Van Peebles has his own connections with the party. Although he was never a member, he found himself adopted as a sort of guru to the young Panthers. After directing Watermelon Man in 1970, he turned his back on a three- picture deal at Columbia to pursue his dream of giving black America an authentic voice unfettered by commercial demands. This dream manifested itself in his best-known work, the self- financed Sweet Sweetback's Baadasssss Song, which Huey Newton declared mandatory viewing for all Panthers. It was one of the first films to reflect the frustrations and ambitions of African-Americans, and as such proved anathema to white authority. How much did Sweetback alter the role of blacks in cinema?

"My film changed everything," he says simply. "After that, they suddenly started using minorities in films. That's why Spike Lee calls me the godfather of black cinema. His freedom is what I fought for. So it's more than satisfying to see him and everyone else working. It's sensational."

Presumably, he would include his son among that "everyone else". Mario made his name as a director with New Jack City, one of the flagship features of the insurgency in black cinema which opened the Nineties. But his work has never been as assured as it is on Panther. He's just as confident in person, an enormous fellow with muscles jostling beneath his vest, and soft, blurred eyes that fix on you and don't shift.

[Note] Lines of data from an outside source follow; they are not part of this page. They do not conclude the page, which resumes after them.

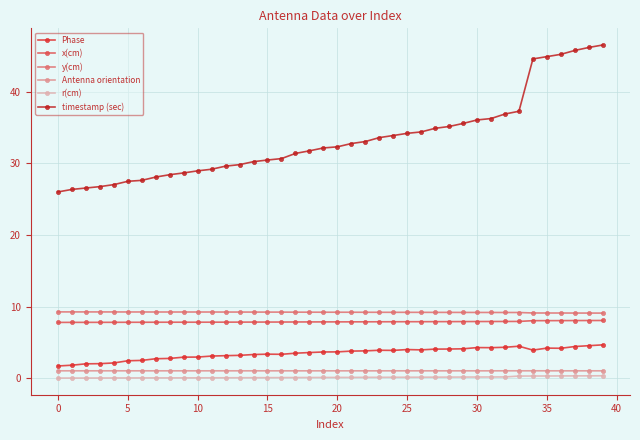

How many lines are shown in the chart?

6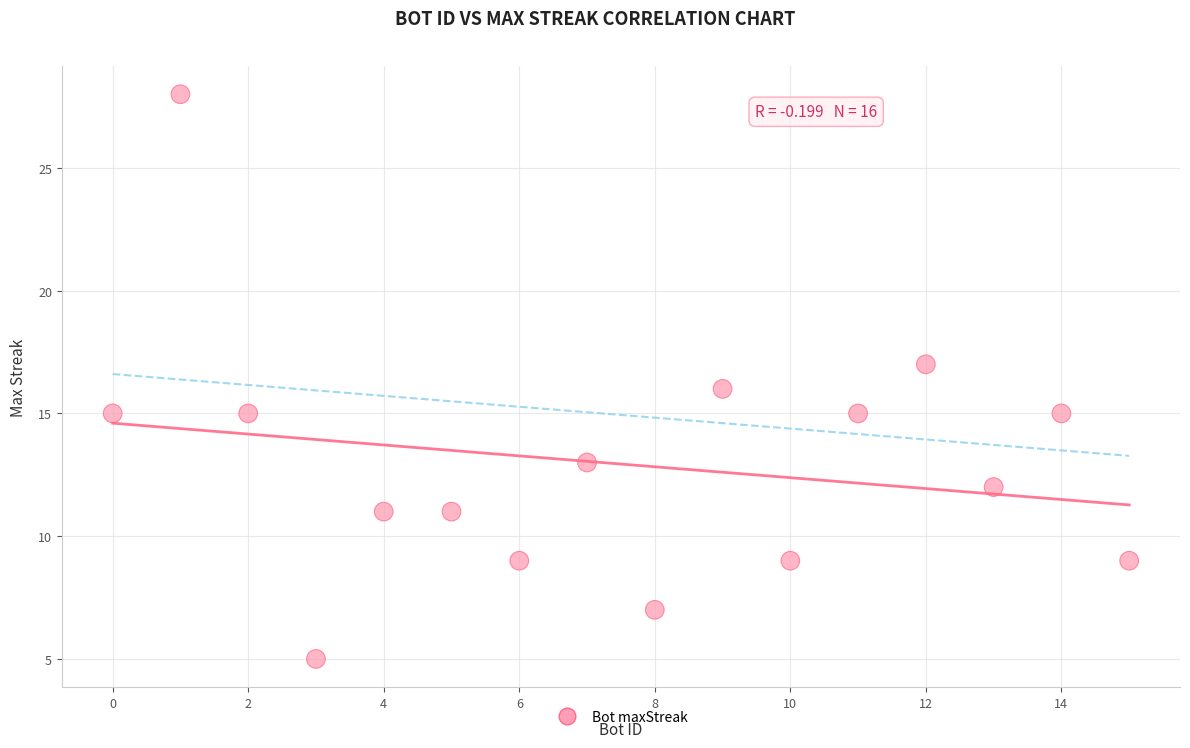

What is the range of Y values (max minus min)?

23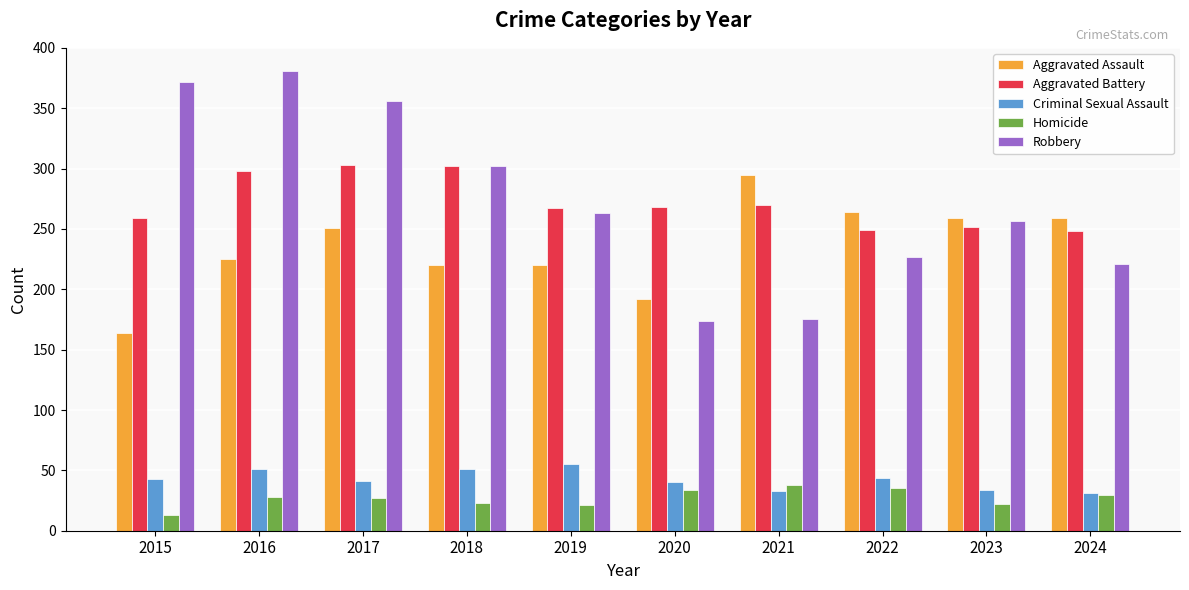

The Aggravated Battery series shows 249 at 2022. True or false?

True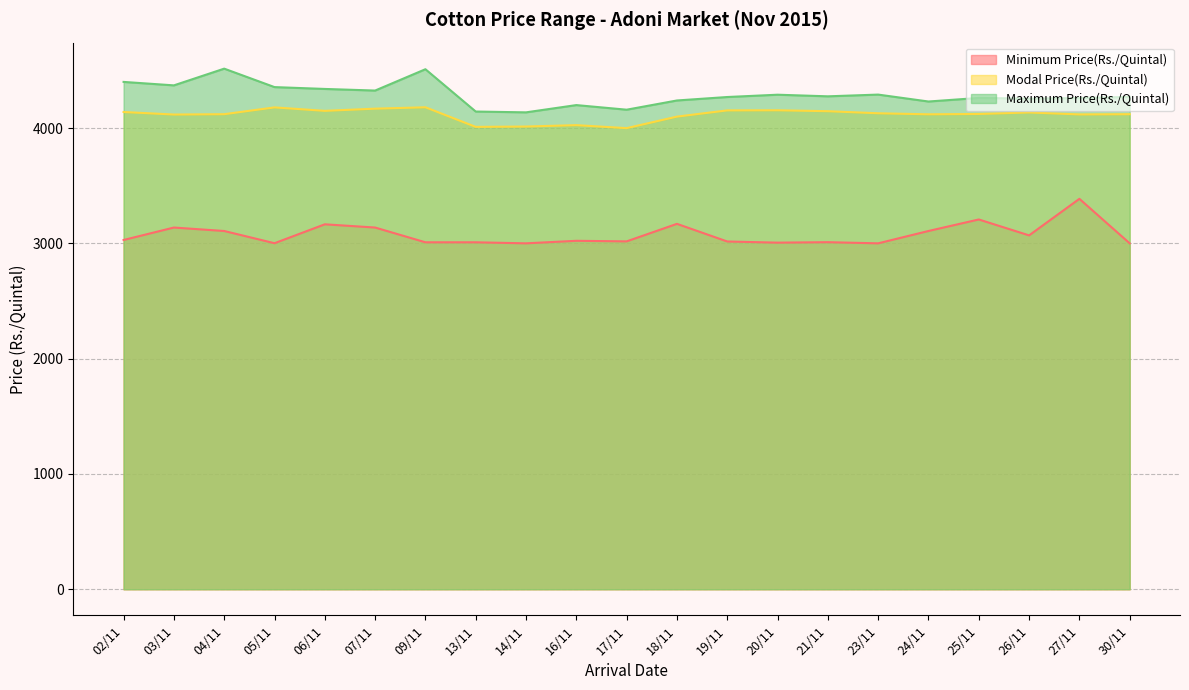

What are all the series names shown in the legend?

Minimum Price(Rs./Quintal), Modal Price(Rs./Quintal), Maximum Price(Rs./Quintal)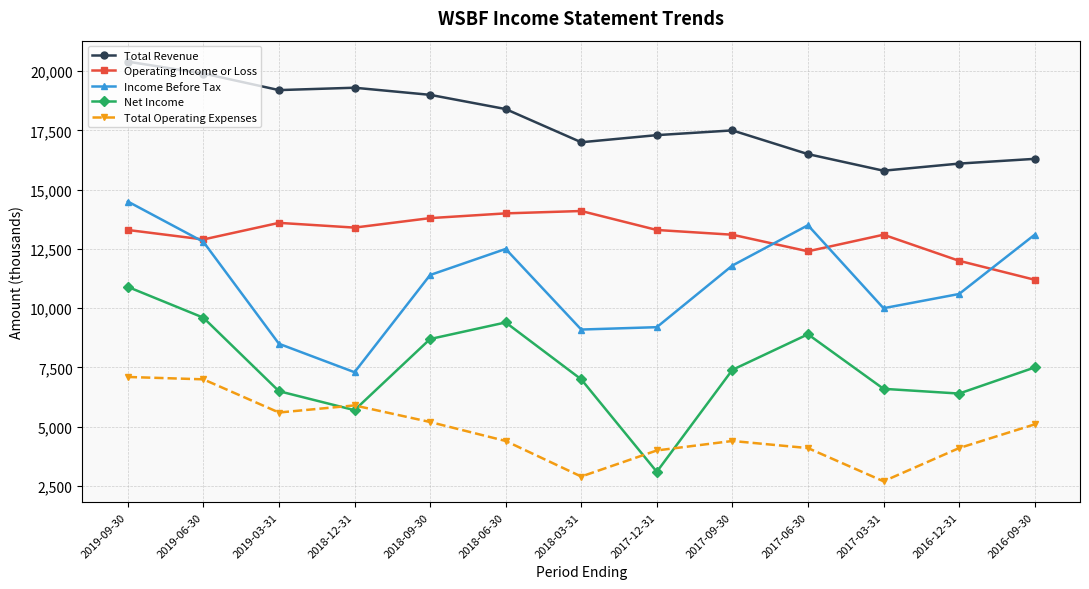

List the series in order of their overall mean, highest first.

Total Revenue, Operating Income or Loss, Income Before Tax, Net Income, Total Operating Expenses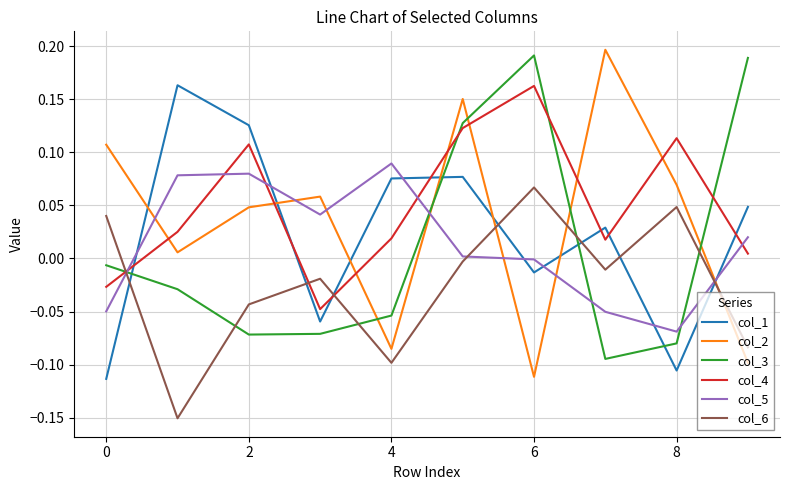

How many values in the col_2 series are below 0?

3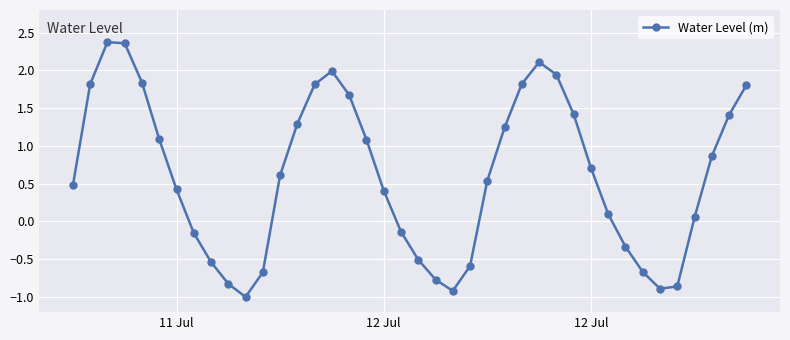

What is the value of the 21st point from the left?

-0.5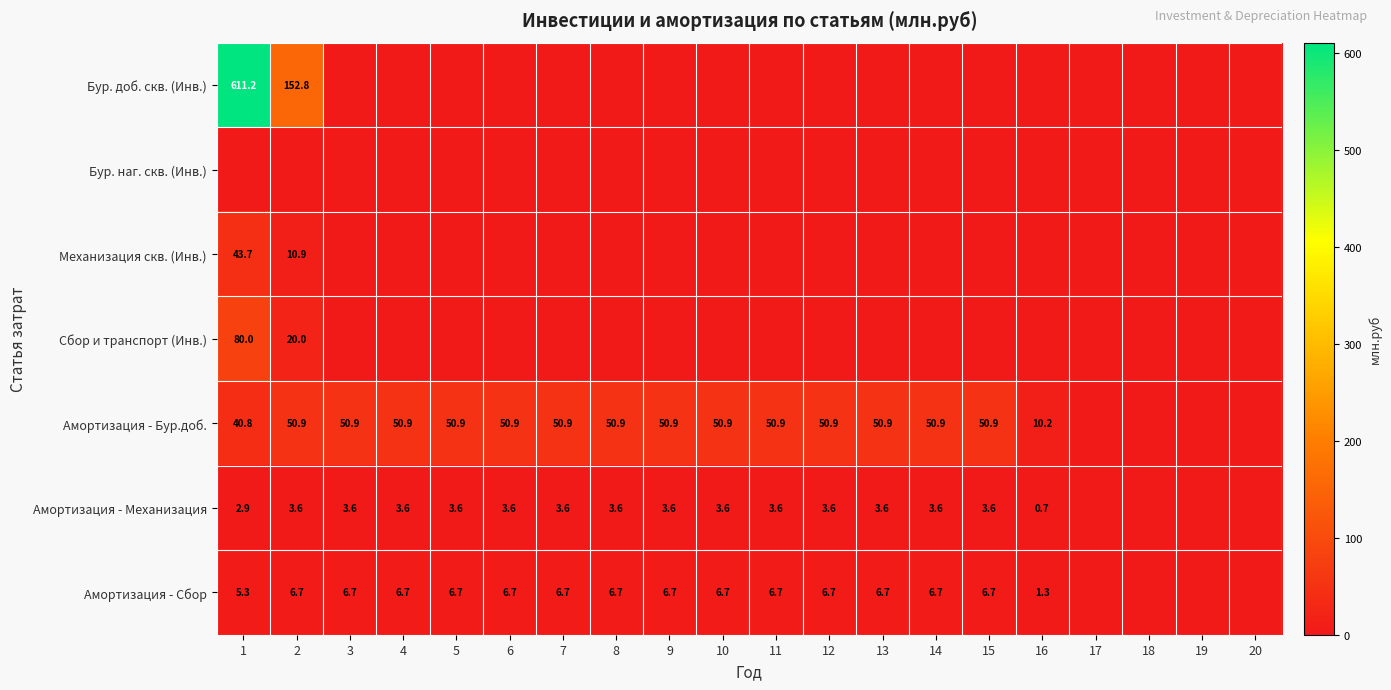

True or false: Амортизация - Механизация has a value of 3.6 at 7.

True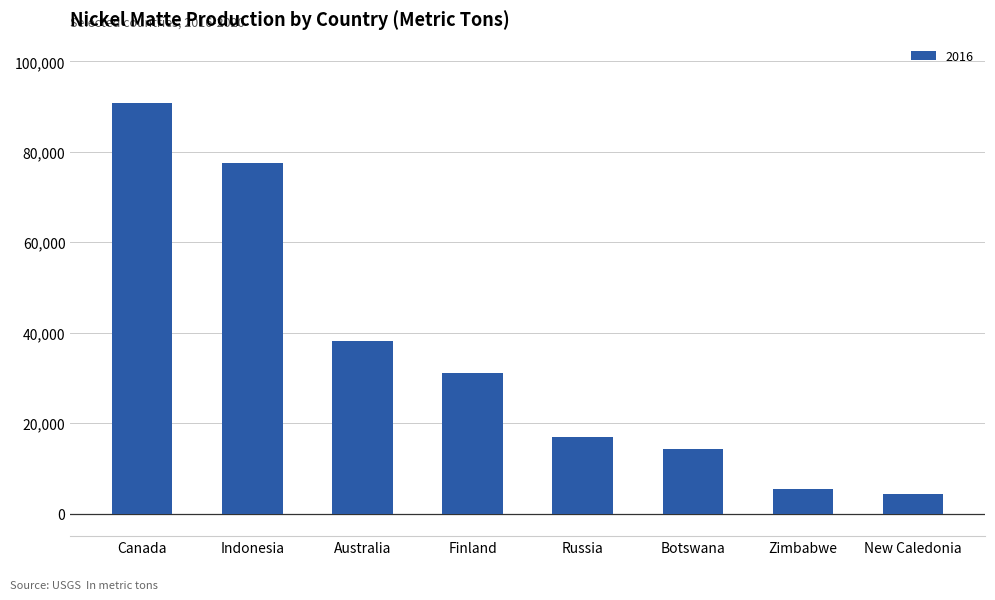

What value does the data have at New Caledonia?

4287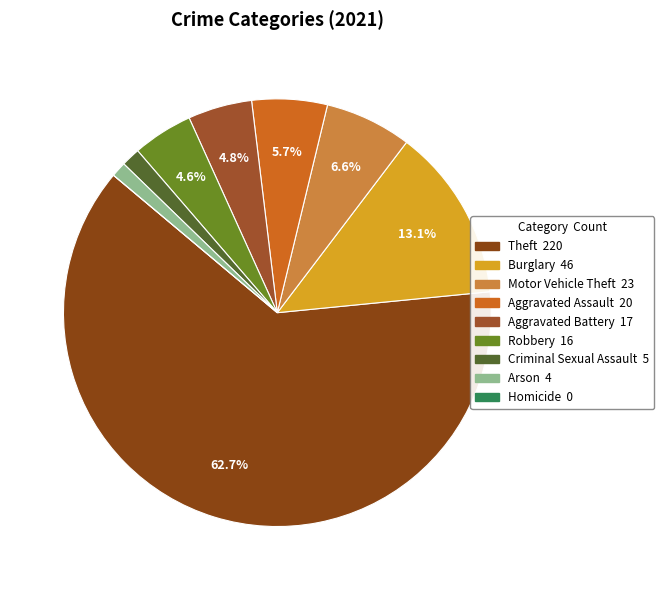

Does Theft account for over 50% of the chart?

Yes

Like his father, one of the reasons he entered the film industry was because cinema was not reflecting any sort of life he had known. The release of New Jack City coincided with a number of other movies - Boyz N the Hood, Jungle Fever - which all portrayed black America with unprecedented frankness. Was it exciting to be part of this so-called new wave?

"I was certainly proud," he admits cautiously, "because at least we weren't making Home Alone movies. But on the other hand, we were all looked upon as one big cinematic basketball team, which is ludicrous. We're still at the point where we're producing `race films'. If a Rob Reiner picture flops, it's not declared the end of white cinema. If Spike's movie or mine fall flat, people say: `Everyone's tired of black films.' At least if Michael Jordan doesn't score, nobody goes `Bam! Black guys are out of basketball!' But I'm put in the position of being ambassador to the rest of our people."

He gives a baffled shrug. "I really shouldn't be an ambassador to anything other than my own strange point of view."

Does that mean you feel you're viewed as a black director rather than a director who is black?

"Absolutely. I get asked about everything from Eddie Murphy to OJ. Why don't they ask me about Joan Crawford or Talking Heads?"

It's frustrating to spend so little time with a man who clearly has so much to say. While his father speaks with a measured drawl, Mario's conversation zigzags all over the place. First he's elaborating on Panther's suggestion that the FBI allowed drugs into ghettoes to destroy them. By the time a PR assistant appears, Mario is chastising Quentin Tarantino for his appropriation of street vernacular, and come what may, he's going to finish before I leave the room.

"Tarantino stands there telling Sam Jackson, `this is not the dead nigger storage' or whatever. Now you know that there is no way ever in his life Tarantino would say that to someone who looks like Samuel Jackson. No way! He's just thinking, `I can finally say nigger to a black person - I must be cool.'"

I smile. The PR assistant smiles. Mario smiles. The look we exchange says: You can't argue with that.